En lo personal, me seducen los vinos con identidad, aquellos que puedes beber de un sorbo todo un terroir. Y esto lo puedes encontrar dentro de las botellas de Viña Garcés Silva, que llegan al Perú gracias a Panuts, bajo sus líneas Boya y Amayna. Son vinos con perfiles distintos, pero ambos mantienen la misma esencia de Leyda, un valle privilegiado para la pinot noir y la sauvignon, principalmente por su cercanía al mar. Solo 14 km separan el Pacífico de los viñedos.

El clima es idóneo para cepas de maduración lenta. Es un valle donde el frío se hace sentir. Las aguas gélidas del océano Pacífico son el resultado de la influencia de la corriente de Humboldt, la que aporta una brisa fresca durante el día, manteniendo las temperaturas bajo los 24° en los meses de verano.

Se manifiestan estaciones muy marcadas y con una baja amplitud térmica. Todas estas variables permiten que la maduración de los polifenoles sea lenta y compleja y, a su vez, que la acidez se mantenga alta. Regresando a los viñedos, me cuenta María Paz Garcés, directora de la firma chilena, que todos los viñedos son propios y gozan a partir del año 1999 en adelante. En total tienen 175 hectáreas, de las cuales 27 son exclusivamente seleccionadas para Amayna, y 22 para Boya. El resto son para venta de uva al resto de viñas de la zona. Pero no solo el estar cerca al mar les da esos toques especiales a los vinos de Viña Garcés Silva, sino también el perfil de sus suelos.
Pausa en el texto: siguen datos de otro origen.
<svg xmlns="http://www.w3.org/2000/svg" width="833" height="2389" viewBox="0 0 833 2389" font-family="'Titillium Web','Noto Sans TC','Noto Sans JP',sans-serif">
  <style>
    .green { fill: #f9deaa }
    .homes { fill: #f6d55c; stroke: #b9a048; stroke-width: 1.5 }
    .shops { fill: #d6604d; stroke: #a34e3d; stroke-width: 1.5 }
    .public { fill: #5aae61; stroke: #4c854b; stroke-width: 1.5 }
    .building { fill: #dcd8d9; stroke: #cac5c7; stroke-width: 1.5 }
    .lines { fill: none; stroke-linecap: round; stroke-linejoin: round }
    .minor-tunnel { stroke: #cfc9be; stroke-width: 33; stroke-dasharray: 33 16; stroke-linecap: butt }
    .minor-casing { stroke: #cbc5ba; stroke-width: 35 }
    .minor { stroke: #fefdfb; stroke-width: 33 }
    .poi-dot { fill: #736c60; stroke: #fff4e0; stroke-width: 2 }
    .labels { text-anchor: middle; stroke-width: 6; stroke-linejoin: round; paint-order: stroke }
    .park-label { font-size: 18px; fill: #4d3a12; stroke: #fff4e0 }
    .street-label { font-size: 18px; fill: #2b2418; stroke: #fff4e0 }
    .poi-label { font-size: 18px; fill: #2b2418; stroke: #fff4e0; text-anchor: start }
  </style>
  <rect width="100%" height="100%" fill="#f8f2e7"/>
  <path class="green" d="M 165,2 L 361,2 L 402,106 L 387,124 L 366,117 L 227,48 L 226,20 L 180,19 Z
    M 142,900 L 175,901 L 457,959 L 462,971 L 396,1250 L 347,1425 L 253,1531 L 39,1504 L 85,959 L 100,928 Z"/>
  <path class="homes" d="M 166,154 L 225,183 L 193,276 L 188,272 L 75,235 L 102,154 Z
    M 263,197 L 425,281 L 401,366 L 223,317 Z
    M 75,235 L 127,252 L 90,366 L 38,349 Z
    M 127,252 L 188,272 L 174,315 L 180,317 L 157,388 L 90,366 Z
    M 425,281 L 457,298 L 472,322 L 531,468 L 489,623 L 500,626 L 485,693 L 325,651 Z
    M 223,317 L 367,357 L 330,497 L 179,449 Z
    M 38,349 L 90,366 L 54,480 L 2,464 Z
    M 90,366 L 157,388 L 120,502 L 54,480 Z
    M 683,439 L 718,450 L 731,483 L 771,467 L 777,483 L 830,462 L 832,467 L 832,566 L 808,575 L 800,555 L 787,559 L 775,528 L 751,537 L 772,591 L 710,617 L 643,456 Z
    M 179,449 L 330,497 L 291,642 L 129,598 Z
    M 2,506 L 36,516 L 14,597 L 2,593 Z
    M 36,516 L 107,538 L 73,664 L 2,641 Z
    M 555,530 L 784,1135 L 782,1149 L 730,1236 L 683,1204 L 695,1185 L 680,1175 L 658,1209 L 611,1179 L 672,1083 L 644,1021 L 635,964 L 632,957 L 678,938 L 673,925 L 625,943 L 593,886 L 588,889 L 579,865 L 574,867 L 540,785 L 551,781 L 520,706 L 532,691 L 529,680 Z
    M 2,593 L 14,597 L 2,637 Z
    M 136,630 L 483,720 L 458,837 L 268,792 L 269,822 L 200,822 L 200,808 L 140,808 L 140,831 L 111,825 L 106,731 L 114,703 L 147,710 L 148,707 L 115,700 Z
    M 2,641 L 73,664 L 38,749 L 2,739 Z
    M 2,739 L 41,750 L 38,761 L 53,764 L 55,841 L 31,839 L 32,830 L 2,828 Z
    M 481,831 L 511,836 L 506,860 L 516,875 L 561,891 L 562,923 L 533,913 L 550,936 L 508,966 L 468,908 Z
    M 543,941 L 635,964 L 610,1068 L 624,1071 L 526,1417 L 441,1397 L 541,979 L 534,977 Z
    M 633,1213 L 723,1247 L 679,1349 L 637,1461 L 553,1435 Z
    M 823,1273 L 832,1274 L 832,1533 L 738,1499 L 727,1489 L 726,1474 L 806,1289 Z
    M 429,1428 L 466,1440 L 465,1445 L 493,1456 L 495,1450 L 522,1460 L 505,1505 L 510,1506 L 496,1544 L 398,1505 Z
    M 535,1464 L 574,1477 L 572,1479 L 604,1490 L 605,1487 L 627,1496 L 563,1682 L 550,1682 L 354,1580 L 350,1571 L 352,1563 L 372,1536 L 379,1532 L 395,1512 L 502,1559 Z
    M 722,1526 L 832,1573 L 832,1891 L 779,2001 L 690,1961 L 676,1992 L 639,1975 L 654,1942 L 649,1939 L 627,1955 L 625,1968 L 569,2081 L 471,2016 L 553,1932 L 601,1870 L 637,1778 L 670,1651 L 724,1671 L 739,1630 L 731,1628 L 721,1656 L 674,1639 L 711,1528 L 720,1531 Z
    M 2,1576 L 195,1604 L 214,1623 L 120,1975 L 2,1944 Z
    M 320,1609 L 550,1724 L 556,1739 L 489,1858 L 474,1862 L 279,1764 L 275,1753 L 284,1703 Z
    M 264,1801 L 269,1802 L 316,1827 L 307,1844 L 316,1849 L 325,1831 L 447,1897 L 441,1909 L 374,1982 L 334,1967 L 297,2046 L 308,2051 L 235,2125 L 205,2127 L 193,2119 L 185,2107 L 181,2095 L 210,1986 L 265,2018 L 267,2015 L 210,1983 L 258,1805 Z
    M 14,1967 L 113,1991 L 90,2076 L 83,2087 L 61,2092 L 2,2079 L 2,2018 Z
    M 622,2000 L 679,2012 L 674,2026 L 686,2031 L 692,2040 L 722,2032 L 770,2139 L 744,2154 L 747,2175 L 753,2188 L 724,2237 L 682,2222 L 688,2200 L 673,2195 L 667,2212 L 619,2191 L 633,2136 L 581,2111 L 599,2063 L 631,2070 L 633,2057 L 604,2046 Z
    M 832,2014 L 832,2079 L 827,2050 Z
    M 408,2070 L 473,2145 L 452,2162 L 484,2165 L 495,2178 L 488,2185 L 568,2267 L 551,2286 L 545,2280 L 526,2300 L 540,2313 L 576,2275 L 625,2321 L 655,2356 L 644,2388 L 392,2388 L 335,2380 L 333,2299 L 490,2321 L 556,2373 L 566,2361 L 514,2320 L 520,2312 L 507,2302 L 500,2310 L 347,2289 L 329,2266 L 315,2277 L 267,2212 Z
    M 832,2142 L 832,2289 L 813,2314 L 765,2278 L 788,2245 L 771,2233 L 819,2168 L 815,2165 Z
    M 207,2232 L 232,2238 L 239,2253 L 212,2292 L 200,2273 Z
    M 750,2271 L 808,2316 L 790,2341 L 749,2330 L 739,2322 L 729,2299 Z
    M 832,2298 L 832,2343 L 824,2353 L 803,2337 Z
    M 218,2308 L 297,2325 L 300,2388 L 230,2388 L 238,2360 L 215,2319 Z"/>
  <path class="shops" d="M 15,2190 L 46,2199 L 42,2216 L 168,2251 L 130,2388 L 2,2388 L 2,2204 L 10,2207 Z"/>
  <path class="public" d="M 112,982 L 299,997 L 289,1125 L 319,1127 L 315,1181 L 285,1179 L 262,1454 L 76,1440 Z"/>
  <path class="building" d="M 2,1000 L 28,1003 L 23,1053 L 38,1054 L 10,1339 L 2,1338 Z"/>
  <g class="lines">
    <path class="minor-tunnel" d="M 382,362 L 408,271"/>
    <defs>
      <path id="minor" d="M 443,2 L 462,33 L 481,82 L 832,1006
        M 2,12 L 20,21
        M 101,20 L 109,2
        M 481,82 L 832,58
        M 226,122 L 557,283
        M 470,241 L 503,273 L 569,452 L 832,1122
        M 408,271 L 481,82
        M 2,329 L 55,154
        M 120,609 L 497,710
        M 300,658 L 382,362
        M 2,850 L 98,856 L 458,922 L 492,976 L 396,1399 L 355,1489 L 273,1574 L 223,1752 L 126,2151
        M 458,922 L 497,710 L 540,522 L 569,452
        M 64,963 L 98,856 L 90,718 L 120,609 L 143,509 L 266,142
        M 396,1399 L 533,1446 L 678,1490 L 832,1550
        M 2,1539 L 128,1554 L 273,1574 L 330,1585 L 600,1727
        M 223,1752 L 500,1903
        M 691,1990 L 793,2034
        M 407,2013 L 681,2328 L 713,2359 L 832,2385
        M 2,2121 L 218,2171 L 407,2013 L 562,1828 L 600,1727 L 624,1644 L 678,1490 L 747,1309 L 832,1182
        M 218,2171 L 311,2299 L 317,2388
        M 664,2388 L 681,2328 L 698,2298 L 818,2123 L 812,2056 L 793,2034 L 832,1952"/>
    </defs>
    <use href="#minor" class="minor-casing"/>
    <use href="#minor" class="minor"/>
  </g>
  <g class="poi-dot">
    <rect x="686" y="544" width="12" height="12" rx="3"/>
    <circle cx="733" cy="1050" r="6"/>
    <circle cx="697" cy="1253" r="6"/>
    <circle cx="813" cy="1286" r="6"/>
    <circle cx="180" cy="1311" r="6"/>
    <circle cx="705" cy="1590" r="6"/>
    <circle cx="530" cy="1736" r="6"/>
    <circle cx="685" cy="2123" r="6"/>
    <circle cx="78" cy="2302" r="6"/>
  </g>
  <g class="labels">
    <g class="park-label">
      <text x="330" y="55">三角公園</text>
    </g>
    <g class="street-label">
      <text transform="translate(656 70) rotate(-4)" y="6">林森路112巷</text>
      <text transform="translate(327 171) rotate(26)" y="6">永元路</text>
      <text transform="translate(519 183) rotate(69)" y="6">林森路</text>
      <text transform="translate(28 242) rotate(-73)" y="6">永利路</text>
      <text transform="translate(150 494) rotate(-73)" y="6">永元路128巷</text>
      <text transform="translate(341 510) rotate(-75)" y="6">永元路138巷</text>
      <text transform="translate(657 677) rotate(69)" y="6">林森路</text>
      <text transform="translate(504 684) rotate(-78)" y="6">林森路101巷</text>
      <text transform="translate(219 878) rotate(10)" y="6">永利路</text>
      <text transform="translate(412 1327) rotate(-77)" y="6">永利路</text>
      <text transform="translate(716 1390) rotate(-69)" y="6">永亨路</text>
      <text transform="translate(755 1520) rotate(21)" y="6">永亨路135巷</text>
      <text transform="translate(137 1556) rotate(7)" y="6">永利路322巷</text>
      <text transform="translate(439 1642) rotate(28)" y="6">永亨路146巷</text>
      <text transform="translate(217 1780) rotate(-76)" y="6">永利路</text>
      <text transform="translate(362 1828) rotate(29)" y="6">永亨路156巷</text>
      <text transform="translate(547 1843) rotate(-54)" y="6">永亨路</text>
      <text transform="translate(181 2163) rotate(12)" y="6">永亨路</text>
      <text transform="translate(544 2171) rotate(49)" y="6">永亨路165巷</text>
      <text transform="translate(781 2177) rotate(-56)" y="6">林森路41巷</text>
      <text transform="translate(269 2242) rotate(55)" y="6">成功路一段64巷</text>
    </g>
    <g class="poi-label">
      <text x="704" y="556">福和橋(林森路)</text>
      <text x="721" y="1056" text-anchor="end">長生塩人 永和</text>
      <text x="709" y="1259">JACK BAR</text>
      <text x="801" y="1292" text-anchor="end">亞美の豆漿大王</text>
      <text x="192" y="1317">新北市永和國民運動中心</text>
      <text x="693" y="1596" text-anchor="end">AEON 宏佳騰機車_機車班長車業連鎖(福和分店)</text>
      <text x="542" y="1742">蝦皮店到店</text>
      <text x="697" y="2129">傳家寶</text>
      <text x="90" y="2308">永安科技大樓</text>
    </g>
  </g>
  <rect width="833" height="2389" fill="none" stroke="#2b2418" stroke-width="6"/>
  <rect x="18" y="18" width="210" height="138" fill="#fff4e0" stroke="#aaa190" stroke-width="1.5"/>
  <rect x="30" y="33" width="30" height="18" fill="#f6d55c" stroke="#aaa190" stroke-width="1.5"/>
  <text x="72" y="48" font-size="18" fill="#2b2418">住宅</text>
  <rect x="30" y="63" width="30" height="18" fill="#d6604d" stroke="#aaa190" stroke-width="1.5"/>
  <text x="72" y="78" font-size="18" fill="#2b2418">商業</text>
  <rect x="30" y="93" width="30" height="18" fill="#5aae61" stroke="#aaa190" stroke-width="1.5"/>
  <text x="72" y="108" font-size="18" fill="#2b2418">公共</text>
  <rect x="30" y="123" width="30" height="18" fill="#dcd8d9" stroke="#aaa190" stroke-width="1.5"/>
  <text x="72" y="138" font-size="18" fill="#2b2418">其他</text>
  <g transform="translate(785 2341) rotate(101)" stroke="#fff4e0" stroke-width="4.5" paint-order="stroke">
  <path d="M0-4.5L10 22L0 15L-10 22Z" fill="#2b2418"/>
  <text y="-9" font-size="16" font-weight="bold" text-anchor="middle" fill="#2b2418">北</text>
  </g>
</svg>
Como mencioné líneas arriba, tanto los vinos de Amayna como los de Boya tienen enfoques distintos, pensando en públicos quizás antagónicos. Esta idea la manejaron con Diego Rivera, el enólogo principal, para poder darle una mayor expresión a los viñedos. Cuentan con el enólogo Jean Michel Novelle, quien ve exclusivamente todo lo que respecta a Amayna, y con Rafael Tirado, en el caso de Boya.
Mientras me comentaba ello, María Paz me servía un chardonnay de Amayna para catarlo juntos. Desde el inicio encontré esas notas minerales un tanto salinas, que para María Paz son un claro diferencial de Leyda como valle. En nariz era bastante aromático y con una gran intensidad reflejada en sus florales, cítricas y minerales. Un vino amplio, equilibrado, con mucha personalidad y elegancia.

Luego continuamos con un chardonnay que tenía características muy propias de Leyda, era un tanto distinto a lo habitual. Esto lo hacía más lúcido. Desde la primera nariz, saltaban frutos secos y hasta algo de papayas, una barrica elegante y ligeras notas minerales. En boca, gran estructura, elegancia y exquisita persistencia.

El paso siguiente fue mudarnos a los tintos, sobre todo al pinot noir, quizás la cepa que mejor saca la bandera de Leyda. La influencia del mar, los suelos y una lenta maduración, hacen de este vino de un color rojo rubí profundo, con ribetes violáceos, de gran complejidad aromática que evoca a frutos rojos y negros maduros, y una suave nota de vainilla aportada por la elegancia de una barrica. Taninos redondos, suaves, que llenan la boca y que otorgan un final limpio, elegante, de gran persistencia y personalidad. Tiene un potencial de guarda de unos cinco años. Se me ocurre maridarlos con cordero, carnes blancas, pastas y aves de caza.
Bajo esta mirada se ensalzan los vinos de Amayna. Una gran experiencia.